Arrange all of the items below as a numbered list, one per line, and leave out any blank lines.

■ Data drawn from a collection
○ ○ ○ ○ ○ ○ ○
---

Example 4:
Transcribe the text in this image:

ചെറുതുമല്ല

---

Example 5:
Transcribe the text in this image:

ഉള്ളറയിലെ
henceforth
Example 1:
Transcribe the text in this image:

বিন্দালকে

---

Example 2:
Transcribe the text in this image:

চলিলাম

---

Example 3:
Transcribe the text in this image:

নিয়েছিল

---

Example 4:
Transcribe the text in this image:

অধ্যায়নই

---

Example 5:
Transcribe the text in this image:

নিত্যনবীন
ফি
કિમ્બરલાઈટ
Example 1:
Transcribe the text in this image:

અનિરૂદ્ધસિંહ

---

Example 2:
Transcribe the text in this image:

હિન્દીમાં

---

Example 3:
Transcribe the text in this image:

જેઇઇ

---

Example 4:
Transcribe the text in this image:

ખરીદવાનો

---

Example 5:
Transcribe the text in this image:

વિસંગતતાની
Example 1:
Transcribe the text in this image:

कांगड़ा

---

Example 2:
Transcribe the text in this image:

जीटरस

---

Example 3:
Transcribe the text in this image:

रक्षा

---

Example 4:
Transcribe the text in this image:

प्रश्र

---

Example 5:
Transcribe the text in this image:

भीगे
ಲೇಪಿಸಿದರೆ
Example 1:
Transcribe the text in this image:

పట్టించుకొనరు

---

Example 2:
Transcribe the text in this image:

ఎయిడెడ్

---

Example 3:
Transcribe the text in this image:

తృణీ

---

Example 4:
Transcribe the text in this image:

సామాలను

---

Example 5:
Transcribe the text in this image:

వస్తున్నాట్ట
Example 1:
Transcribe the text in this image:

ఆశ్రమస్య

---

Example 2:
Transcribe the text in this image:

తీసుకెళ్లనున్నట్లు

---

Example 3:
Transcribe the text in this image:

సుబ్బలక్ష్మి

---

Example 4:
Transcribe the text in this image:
○ ○ ○ ○ ○ ○ ○
■ The completed task
1. ---
2. Example 4:
3. Transcribe the text in this image:
4. ചെറുതുമല്ല
5. ---
6. Example 5:
7. Transcribe the text in this image:
8. ഉള്ളറയിലെ
9. henceforth
10. Example 1:
11. Transcribe the text in this image:
12. বিন্দালকে
13. ---
14. Example 2:
15. Transcribe the text in this image:
16. চলিলাম
17. ---
18. Example 3:
19. Transcribe the text in this image:
20. নিয়েছিল
21. ---
22. Example 4:
23. Transcribe the text in this image:
24. অধ্যায়নই
25. ---
26. Example 5:
27. Transcribe the text in this image:
28. নিত্যনবীন
29. ফি
30. કિમ્બરલાઈટ
31. Example 1:
32. Transcribe the text in this image:
33. અનિરૂદ્ધસિંહ
34. ---
35. Example 2:
36. Transcribe the text in this image:
37. હિન્દીમાં
38. ---
39. Example 3:
40. Transcribe the text in this image:
41. જેઇઇ
42. ---
43. Example 4:
44. Transcribe the text in this image:
45. ખરીદવાનો
46. ---
47. Example 5:
48. Transcribe the text in this image:
49. વિસંગતતાની
50. Example 1:
51. Transcribe the text in this image:
52. कांगड़ा
53. ---
54. Example 2:
55. Transcribe the text in this image:
56. जीटरस
57. ---
58. Example 3:
59. Transcribe the text in this image:
60. रक्षा
61. ---
62. Example 4:
63. Transcribe the text in this image:
64. प्रश्र
65. ---
66. Example 5:
67. Transcribe the text in this image:
68. भीगे
69. ಲೇಪಿಸಿದರೆ
70. Example 1:
71. Transcribe the text in this image:
72. పట్టించుకొనరు
73. ---
74. Example 2:
75. Transcribe the text in this image:
76. ఎయిడెడ్
77. ---
78. Example 3:
79. Transcribe the text in this image:
80. తృణీ
81. ---
82. Example 4:
83. Transcribe the text in this image:
84. సామాలను
85. ---
86. Example 5:
87. Transcribe the text in this image:
88. వస్తున్నాట్ట
89. Example 1:
90. Transcribe the text in this image:
91. ఆశ్రమస్య
92. ---
93. Example 2:
94. Transcribe the text in this image:
95. తీసుకెళ్లనున్నట్లు
96. ---
97. Example 3:
98. Transcribe the text in this image:
99. సుబ్బలక్ష్మి
100. ---
101. Example 4:
102. Transcribe the text in this image:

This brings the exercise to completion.